For the foregoing reasons, RLI's motion for summary judgment is GRANTED, and the McConaghys' cross-motion for summary judgment is DENIED, and a declaratory judgment is hereby entered in favor of the defendant, declaring that all claims by both plaintiffs are subject to the $50,000 sexual misconduct sublimit contained in the applicable insurance policies.

NOTES

[1] On February 3, 1995, this Court heard argument on and denied defendant's motion to dismiss plaintiff's declaratory judgment action. See Nautilus Ins. Co. v. Winchester Homes, Inc., 15 F.3d 371, 375, n. 3 (4th Cir.1994) ("A dispute between a liability insurer, its insured, and a third party with a tort claim against the insured over the extent of the insurer's responsibility for that claim is an `actual controversy' within the meaning of the federal Declaratory Judgment Act, even though the tort claimant has not yet reduced his claim against the insured to judgment.") Also relevant to this Court's decision to entertain the declaratory judgment action was a stay of the state proceedings by the Circuit Court of Fairfax County to give the parties an opportunity to settle the case upon resolution of the coverage issue by the federal court. See Michael McConaghy, et al. v. Betsy S. Haarmann, No. 131514, Order Staying Proceedings (December 30, 1994) ("if there is a settlement herein following a resolution of the related case in the United States District Court for the Eastern District of Virginia captioned McConaghy v. RLI Insurance Company, Civil Action No. 94-1652-A, a dismissal shall be promptly entered herein; ....")

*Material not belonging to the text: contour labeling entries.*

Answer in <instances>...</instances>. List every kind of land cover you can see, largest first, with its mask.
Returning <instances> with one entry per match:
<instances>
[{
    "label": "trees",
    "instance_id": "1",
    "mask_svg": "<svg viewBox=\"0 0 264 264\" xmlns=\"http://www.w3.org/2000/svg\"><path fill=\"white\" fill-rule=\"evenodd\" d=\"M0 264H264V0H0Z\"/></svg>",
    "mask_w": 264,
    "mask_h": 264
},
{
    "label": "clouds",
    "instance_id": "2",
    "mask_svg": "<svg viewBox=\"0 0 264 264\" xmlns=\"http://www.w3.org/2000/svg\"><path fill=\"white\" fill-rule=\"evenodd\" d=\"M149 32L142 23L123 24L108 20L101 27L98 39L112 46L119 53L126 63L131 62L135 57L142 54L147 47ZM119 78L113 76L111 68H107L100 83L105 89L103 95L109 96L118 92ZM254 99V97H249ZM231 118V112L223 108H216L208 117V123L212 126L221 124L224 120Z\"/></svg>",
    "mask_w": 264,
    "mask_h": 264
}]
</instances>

[2] The federal district court in Illinois also noted that numerous other courts, while not considering the public policy argument, have analyzed similar sexual misconduct provisions which limit or even totally exclude coverage for all claims when sexual misconduct is alleged, and have enforced the provisions. See Govar v. Chicago Insurance Co., 879 F.2d 1581 (8th Cir.1989); Chicago Ins. Co. v. Griffin, 817 F. Supp. 861 (D.Haw.1993); Cranford Ins. Co. v. Allwest Ins. Co., 645 F. Supp. 1440 (N.D.Cal.1986); American Home Assurance Co. v. Oraker, No. 90CV6483 slip op. (Colo.Dist.Ct. March 5, 1992). But see Cohen, 815 F. Supp. 365 (W.D.Wash.1993).

[3] In contrast, see § 46.2-472 of the Virginia Code which requires minimum coverages for motor vehicle liability insurance policies and § 38.2-2206 on uninsured motorist coverage. Also, compare Cohen, 124 Wash.2d at 875, 881 P.2d at 1007, in which the Washington Supreme Court notes that a state statute, RCW 18.83.050(6), provides that the examining board of psychology may require psychologists licensed by the state to maintain a reasonable amount of professional liability insurance.